# HOW TO COMPLETE THIS TASK:
Pick out and copy each line below that contains the word "molding".

# DATA SECTION:

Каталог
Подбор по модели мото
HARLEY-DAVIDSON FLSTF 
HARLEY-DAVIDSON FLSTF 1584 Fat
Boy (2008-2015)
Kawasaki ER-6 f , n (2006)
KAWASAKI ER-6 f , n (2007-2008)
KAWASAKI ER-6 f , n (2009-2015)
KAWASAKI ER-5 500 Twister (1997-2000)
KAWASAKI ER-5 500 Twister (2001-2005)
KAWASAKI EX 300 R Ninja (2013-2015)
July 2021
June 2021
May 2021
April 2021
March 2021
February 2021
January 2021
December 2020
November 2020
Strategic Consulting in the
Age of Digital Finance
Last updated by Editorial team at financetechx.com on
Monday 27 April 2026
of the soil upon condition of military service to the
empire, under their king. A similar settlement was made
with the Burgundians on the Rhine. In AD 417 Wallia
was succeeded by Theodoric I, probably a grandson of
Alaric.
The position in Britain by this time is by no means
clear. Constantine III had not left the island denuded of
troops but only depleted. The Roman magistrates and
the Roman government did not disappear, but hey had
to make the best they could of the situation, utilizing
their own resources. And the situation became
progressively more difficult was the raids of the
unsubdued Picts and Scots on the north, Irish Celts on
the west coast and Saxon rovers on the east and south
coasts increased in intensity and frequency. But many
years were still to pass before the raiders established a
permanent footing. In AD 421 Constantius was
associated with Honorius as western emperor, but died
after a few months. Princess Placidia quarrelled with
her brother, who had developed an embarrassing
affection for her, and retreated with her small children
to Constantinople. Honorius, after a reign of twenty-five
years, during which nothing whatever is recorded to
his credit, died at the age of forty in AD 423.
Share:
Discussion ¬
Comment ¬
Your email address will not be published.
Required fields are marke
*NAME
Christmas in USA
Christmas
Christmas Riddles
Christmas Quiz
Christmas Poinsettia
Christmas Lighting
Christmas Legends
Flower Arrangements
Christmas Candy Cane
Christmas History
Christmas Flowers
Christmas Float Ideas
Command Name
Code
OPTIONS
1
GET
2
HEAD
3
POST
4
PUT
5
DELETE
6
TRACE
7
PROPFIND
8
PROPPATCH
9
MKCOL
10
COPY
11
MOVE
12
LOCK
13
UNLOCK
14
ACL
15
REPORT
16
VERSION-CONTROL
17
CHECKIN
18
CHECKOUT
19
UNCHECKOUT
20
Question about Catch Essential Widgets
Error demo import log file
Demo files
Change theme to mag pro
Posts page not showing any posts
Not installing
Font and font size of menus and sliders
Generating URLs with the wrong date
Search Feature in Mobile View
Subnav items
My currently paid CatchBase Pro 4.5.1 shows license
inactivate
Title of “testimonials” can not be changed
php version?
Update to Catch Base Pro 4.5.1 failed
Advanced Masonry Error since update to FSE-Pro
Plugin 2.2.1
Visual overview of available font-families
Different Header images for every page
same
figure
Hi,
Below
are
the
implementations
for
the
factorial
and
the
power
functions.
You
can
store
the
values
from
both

* * *

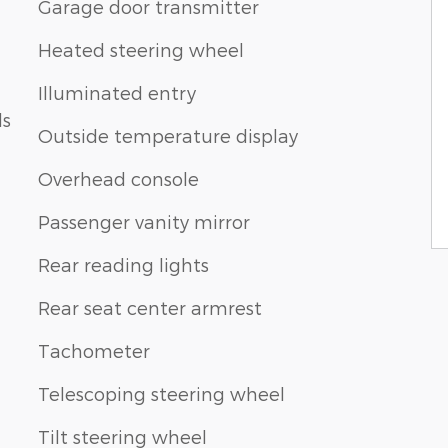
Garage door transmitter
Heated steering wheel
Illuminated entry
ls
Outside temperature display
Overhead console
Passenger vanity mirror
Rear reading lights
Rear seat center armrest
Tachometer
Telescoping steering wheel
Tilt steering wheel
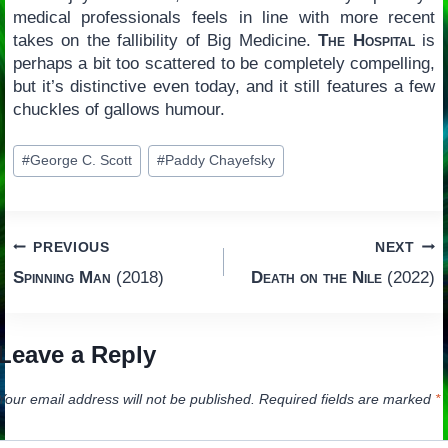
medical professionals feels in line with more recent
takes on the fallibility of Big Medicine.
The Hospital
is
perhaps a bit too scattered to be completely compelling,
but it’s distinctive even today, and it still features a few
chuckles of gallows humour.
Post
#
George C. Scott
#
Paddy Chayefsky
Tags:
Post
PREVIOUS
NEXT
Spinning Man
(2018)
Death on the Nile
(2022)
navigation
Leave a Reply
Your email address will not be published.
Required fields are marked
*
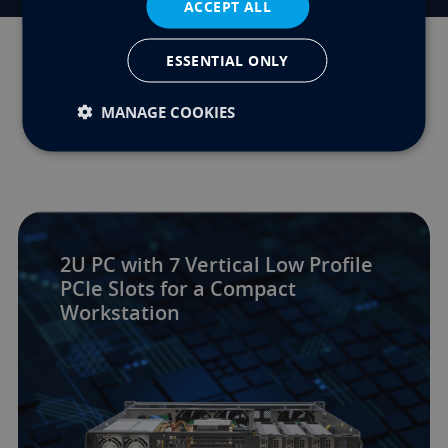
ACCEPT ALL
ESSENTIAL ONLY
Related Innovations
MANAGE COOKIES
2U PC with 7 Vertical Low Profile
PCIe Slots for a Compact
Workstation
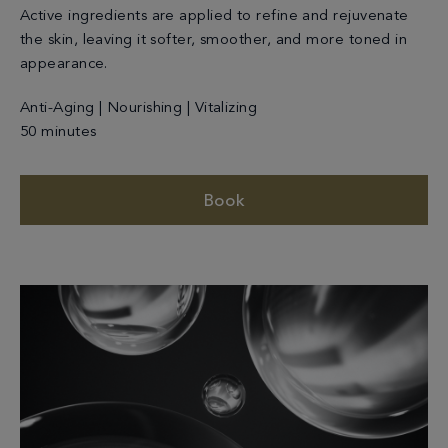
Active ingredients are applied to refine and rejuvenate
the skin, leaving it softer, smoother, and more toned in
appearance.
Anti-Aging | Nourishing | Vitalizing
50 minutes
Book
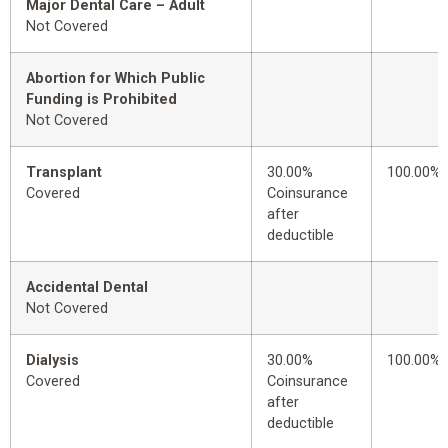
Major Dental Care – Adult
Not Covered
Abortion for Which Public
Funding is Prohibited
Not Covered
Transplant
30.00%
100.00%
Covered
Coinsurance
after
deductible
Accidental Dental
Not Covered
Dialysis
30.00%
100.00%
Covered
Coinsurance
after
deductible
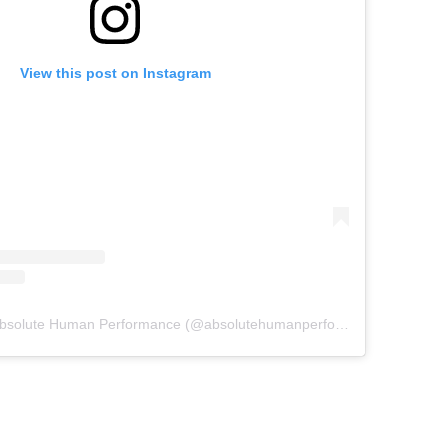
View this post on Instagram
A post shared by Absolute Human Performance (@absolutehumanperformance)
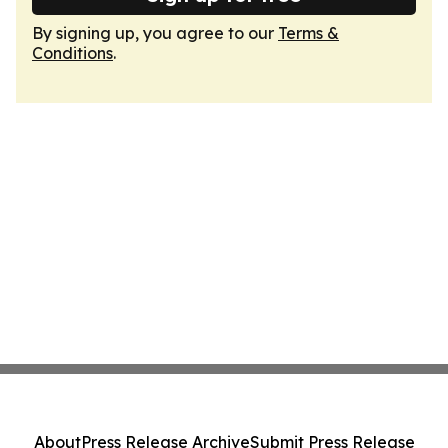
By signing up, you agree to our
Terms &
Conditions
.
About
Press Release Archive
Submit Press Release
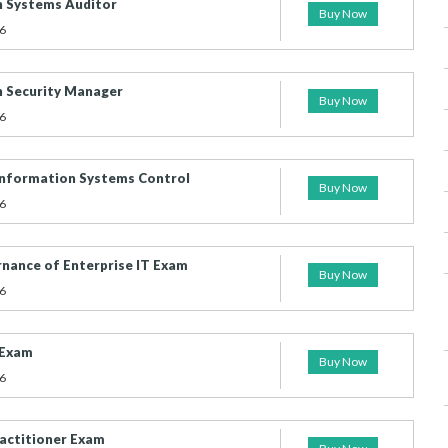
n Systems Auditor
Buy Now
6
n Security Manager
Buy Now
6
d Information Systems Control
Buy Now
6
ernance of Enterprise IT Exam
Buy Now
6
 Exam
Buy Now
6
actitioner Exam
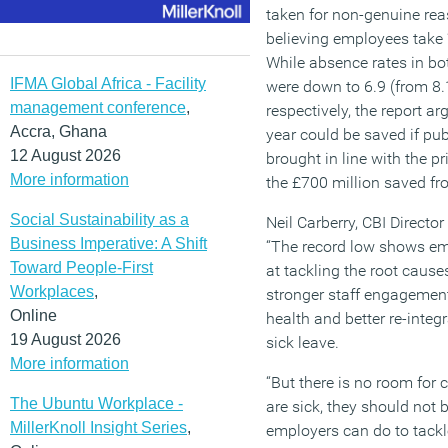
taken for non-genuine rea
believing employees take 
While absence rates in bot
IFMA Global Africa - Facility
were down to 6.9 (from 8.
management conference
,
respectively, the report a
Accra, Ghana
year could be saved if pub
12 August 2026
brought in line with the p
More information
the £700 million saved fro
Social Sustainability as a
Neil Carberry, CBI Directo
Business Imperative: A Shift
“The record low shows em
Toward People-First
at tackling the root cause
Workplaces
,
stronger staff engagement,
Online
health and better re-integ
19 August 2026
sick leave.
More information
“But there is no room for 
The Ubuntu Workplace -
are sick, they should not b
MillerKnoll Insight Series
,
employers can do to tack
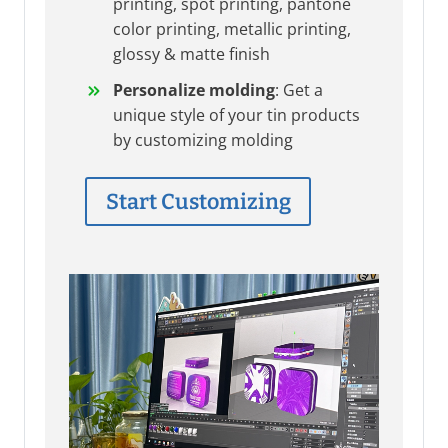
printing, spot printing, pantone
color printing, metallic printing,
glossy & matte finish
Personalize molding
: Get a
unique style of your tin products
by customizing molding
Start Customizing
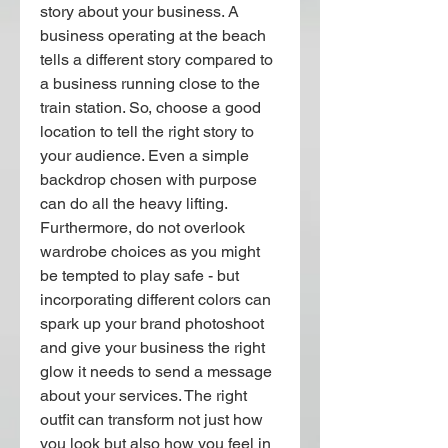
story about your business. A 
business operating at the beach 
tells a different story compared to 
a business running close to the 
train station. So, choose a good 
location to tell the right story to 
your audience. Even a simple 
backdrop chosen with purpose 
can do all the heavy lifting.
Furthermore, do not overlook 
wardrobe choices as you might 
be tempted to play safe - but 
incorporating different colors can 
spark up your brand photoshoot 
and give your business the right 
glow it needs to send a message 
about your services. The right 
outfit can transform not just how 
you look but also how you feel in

...

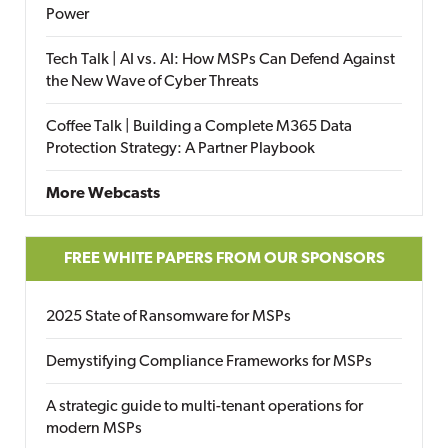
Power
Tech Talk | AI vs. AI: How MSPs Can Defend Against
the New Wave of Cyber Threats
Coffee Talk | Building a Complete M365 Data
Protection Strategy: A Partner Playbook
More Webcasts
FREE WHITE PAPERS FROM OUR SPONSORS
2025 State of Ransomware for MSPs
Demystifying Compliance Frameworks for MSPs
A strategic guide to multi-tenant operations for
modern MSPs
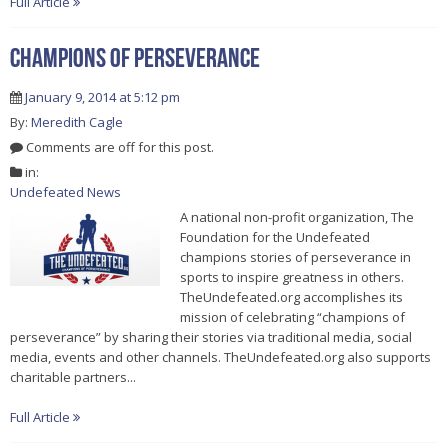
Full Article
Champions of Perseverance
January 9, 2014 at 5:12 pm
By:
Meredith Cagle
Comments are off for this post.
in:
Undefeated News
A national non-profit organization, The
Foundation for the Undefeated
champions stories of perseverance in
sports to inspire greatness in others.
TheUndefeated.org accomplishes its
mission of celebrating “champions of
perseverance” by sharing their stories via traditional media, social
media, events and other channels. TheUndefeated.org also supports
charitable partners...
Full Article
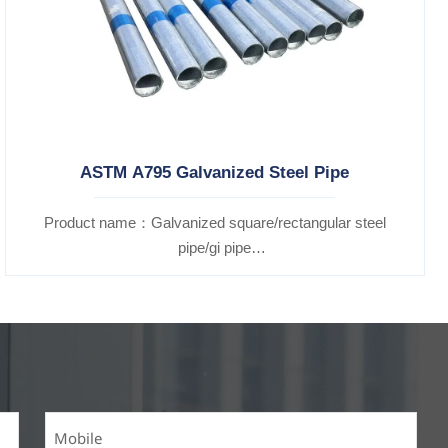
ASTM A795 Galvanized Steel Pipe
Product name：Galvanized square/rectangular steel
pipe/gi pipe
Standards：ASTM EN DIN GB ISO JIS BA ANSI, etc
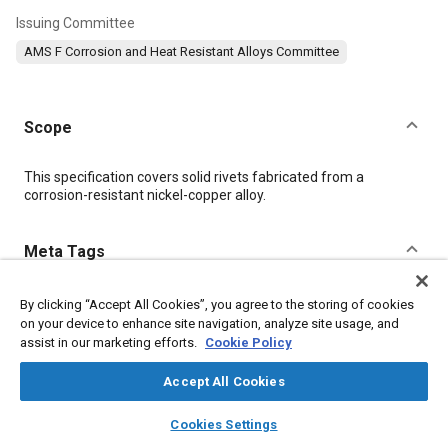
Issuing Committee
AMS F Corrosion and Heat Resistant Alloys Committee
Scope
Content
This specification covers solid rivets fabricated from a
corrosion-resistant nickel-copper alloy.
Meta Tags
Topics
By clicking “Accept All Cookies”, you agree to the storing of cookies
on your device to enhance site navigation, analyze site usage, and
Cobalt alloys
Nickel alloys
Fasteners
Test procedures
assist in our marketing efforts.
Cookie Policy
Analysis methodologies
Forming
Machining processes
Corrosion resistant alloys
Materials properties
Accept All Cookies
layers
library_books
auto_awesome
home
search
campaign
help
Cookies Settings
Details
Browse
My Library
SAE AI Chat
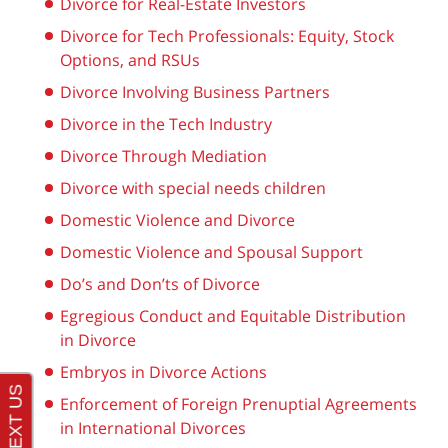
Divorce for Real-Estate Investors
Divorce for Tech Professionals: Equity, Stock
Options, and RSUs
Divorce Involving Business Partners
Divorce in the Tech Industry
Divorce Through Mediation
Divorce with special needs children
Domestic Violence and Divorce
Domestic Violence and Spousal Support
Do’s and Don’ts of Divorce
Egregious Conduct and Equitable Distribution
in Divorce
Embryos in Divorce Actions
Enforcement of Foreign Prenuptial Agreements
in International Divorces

# RESULT OF THE EXERCISE:
Personalize molding
by customizing molding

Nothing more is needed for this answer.